As for weak functions rather than aliases, it was a conscious choice
early on to use a minimum number of gcc- or gnu-linker-specific
features. Unlike other weak symbol related features, weak aliases are
universally available on all unix-like toolchains; they were even part
of SVID, which specifies #pragma weak to define them; a C99 compiler
following this practice would necessarily need to support _Pragma
weak, which could be used to define the weak_alias macro in a
"portable" way. Whether there's any practical value now to minimizing
the use of non-essential gcc features is open to question, but I see
no need to gratuitously increase the number used.
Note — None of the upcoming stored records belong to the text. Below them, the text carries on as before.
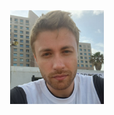 <center><img src="https://raw.githubusercontent.com/vovasazonov/portfolio/master/assets/img/profile.png" alt="Profile" width="150" height="150"></center>
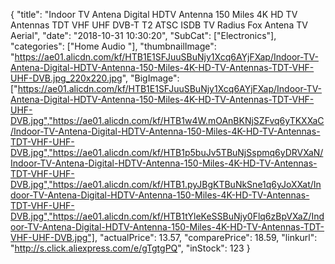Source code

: {
	"title": "Indoor TV Antena Digital HDTV Antenna 150 Miles 4K HD TV Antennas TDT VHF UHF DVB-T T2 ATSC ISDB TV Radius Fox Antena TV Aerial",
	"date": "2018-10-31 10:30:20",
	"SubCat": ["Electronics"],
	"categories": ["Home Audio "],
	"thumbnailImage": "https://ae01.alicdn.com/kf/HTB1E1SFJuuSBuNjy1Xcq6AYjFXap/Indoor-TV-Antena-Digital-HDTV-Antenna-150-Miles-4K-HD-TV-Antennas-TDT-VHF-UHF-DVB.jpg_220x220.jpg",
	"BigImage": ["https://ae01.alicdn.com/kf/HTB1E1SFJuuSBuNjy1Xcq6AYjFXap/Indoor-TV-Antena-Digital-HDTV-Antenna-150-Miles-4K-HD-TV-Antennas-TDT-VHF-UHF-DVB.jpg","https://ae01.alicdn.com/kf/HTB1w4W.mOAnBKNjSZFvq6yTKXXaC/Indoor-TV-Antena-Digital-HDTV-Antenna-150-Miles-4K-HD-TV-Antennas-TDT-VHF-UHF-DVB.jpg","https://ae01.alicdn.com/kf/HTB1p5buJv5TBuNjSspmq6yDRVXaN/Indoor-TV-Antena-Digital-HDTV-Antenna-150-Miles-4K-HD-TV-Antennas-TDT-VHF-UHF-DVB.jpg","https://ae01.alicdn.com/kf/HTB1.pyJBgKTBuNkSne1q6yJoXXat/Indoor-TV-Antena-Digital-HDTV-Antenna-150-Miles-4K-HD-TV-Antennas-TDT-VHF-UHF-DVB.jpg","https://ae01.alicdn.com/kf/HTB1tYleKeSSBuNjy0Flq6zBpVXaZ/Indoor-TV-Antena-Digital-HDTV-Antenna-150-Miles-4K-HD-TV-Antennas-TDT-VHF-UHF-DVB.jpg"],
	"actualPrice": 13.57,
	"comparePrice": 18.59,
	"linkurl": "http://s.click.aliexpress.com/e/gTgtgPQ",
	"inStock": 123
}

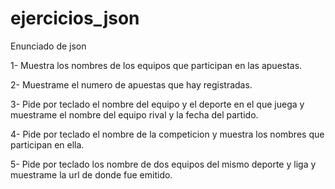 # ejercicios_json

Enunciado de json

1- Muestra los nombres de los equipos que participan en las apuestas.

2- Muestrame el numero de apuestas que hay registradas.

3- Pide por teclado el nombre del equipo y el deporte en el que juega y muestrame el nombre del equipo rival y la fecha del partido.

4- Pide por teclado el nombre de la competicion y muestra los nombres que participan en ella.

5- Pide por teclado los nombre de dos equipos del mismo deporte y liga y muestrame la url de donde fue emitido.
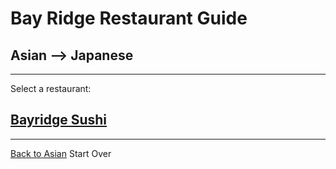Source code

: # Bay Ridge Restaurant Guide
## Asian --> Japanese
---
Select a restaurant:
## [Bayridge Sushi](http://www.brsushi.com/)
---
[Back to Asian](asian.md)
Start Over
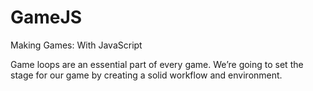 # GameJS

Making Games: With JavaScript


Game loops are an essential part of every game. We’re going to set the stage for our game by creating a solid workflow and environment. 
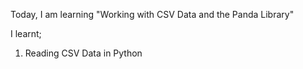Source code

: Today, I am learning "Working with CSV Data and the Panda Library"

I learnt;

1. Reading CSV Data in Python

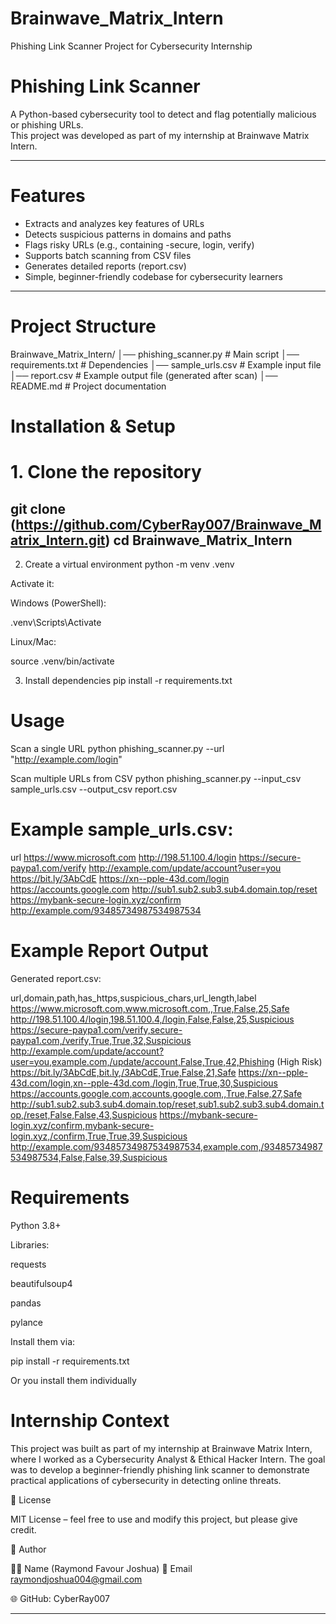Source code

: # Brainwave_Matrix_Intern
Phishing Link Scanner Project for Cybersecurity Internship
# Phishing Link Scanner

A Python-based cybersecurity tool to detect and flag potentially malicious or phishing URLs.  
This project was developed as part of my internship at Brainwave Matrix Intern.

---

#  Features
- Extracts and analyzes key features of URLs
- Detects suspicious patterns in domains and paths
- Flags risky URLs (e.g., containing -secure, login, verify)
- Supports batch scanning from CSV files
- Generates detailed reports (report.csv)
- Simple, beginner-friendly codebase for cybersecurity learners

---

# Project Structure
Brainwave_Matrix_Intern/
│── phishing_scanner.py # Main script
│── requirements.txt # Dependencies
│── sample_urls.csv # Example input file
│── report.csv # Example output file (generated after scan)
│── README.md # Project documentation

# Installation & Setup

# 1. Clone the repository

git clone (https://github.com/CyberRay007/Brainwave_Matrix_Intern.git)
cd Brainwave_Matrix_Intern
----

2. Create a virtual environment
python -m venv .venv


Activate it:

Windows (PowerShell):

.venv\Scripts\Activate


Linux/Mac:

source .venv/bin/activate

3. Install dependencies
pip install -r requirements.txt

# Usage
Scan a single URL
python phishing_scanner.py --url "http://example.com/login"

Scan multiple URLs from CSV
python phishing_scanner.py --input_csv sample_urls.csv --output_csv report.csv


# Example sample_urls.csv:

url
https://www.microsoft.com
http://198.51.100.4/login
https://secure-paypa1.com/verify
http://example.com/update/account?user=you
https://bit.ly/3AbCdE
https://xn--pple-43d.com/login
https://accounts.google.com
http://sub1.sub2.sub3.sub4.domain.top/reset
https://mybank-secure-login.xyz/confirm
http://example.com/93485734987534987534

# Example Report Output

Generated report.csv:

url,domain,path,has_https,suspicious_chars,url_length,label
https://www.microsoft.com,www.microsoft.com,,True,False,25,Safe
http://198.51.100.4/login,198.51.100.4,/login,False,False,25,Suspicious
https://secure-paypa1.com/verify,secure-paypa1.com,/verify,True,True,32,Suspicious
http://example.com/update/account?user=you,example.com,/update/account,False,True,42,Phishing (High Risk)
https://bit.ly/3AbCdE,bit.ly,/3AbCdE,True,False,21,Safe
https://xn--pple-43d.com/login,xn--pple-43d.com,/login,True,True,30,Suspicious
https://accounts.google.com,accounts.google.com,,True,False,27,Safe
http://sub1.sub2.sub3.sub4.domain.top/reset,sub1.sub2.sub3.sub4.domain.top,/reset,False,False,43,Suspicious
https://mybank-secure-login.xyz/confirm,mybank-secure-login.xyz,/confirm,True,True,39,Suspicious
http://example.com/93485734987534987534,example.com,/93485734987534987534,False,False,39,Suspicious


# Requirements

Python 3.8+

Libraries:

requests

beautifulsoup4

pandas

pylance

Install them via:

pip install -r requirements.txt

Or you install them individually

# Internship Context

This project was built as part of my internship at Brainwave Matrix Intern, where I worked as a Cybersecurity Analyst & Ethical Hacker Intern.
The goal was to develop a beginner-friendly phishing link scanner to demonstrate practical applications of cybersecurity in detecting online threats.

📜 License

MIT License – feel free to use and modify this project, but please give credit.

🔖 Author

👨‍💻 Name (Raymond Favour Joshua)
📧 Email raymondjoshua004@gmail.com

🌐 GitHub: CyberRay007


---

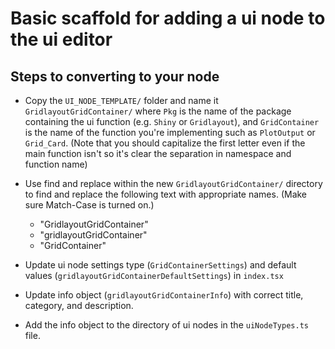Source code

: # Basic scaffold for adding a ui node to the ui editor

## Steps to converting to your node

- Copy the `UI_NODE_TEMPLATE/` folder and name it `GridlayoutGridContainer/` where `Pkg` is the name of the package containing the ui function (e.g. `Shiny` or `Gridlayout`), and `GridContainer` is the name of the function you're implementing such as `PlotOutput` or `Grid_Card`. (Note that you should capitalize the first letter even if the main function isn't so it's clear the separation in namespace and function name)

- Use find and replace within the new `GridlayoutGridContainer/` directory to find and replace the following text with appropriate names. (Make sure Match-Case is turned on.)
  - "GridlayoutGridContainer"
  - "gridlayoutGridContainer"
  - "GridContainer"
- Update ui node settings type (`GridContainerSettings`) and default values (`gridlayoutGridContainerDefaultSettings`) in `index.tsx`
- Update info object (`gridlayoutGridContainerInfo`) with correct title, category, and description.
- Add the info object to the directory of ui nodes in the `uiNodeTypes.ts` file.
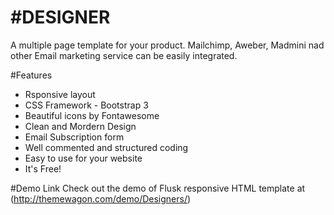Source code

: #DESIGNER
=====
A multiple page template for your product. Mailchimp, Aweber, Madmini nad other Email marketing service can be easily integrated. 

#Features

- Rsponsive layout
- CSS Framework - Bootstrap 3
- Beautiful icons by Fontawesome
- Clean and Mordern Design
- Email Subscription form
- Well commented and structured coding
- Easy to use for your website
- It's Free!


#Demo Link
Check out the demo of Flusk responsive HTML template at (http://themewagon.com/demo/Designers/)





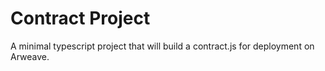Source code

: # Contract Project
A minimal typescript project that will build a contract.js for deployment on Arweave.
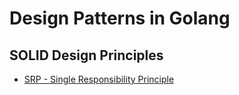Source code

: # Design Patterns in Golang

## SOLID Design Principles

- [SRP - Single Responsibility Principle](/solid/single-responsability-principle/README.md)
With that said, one thing I highly agree with in your patchset is
documenting the different weak alias tricks used in musl --
specifically, commenting on which weak aliases are expected to be
replaced by strong definitions, and under what conditions those strong
definitions come into place.

I also can see some use for having common dummy functions, but I'd
have to review how you're proposing to do it because I remember
looking into this before and finding that it didn't work as I
expected. However, the savings are likely to be very small, since
dummy functions are typically just 1-2 bytes on x86 (depending on the
-mtune mode) and 4 bytes on risc archs.

I'll give a more detailed review of individual patches later; I just
wanted to get this email off so you have ideas early on where you're
probably going to run into differences of opinion.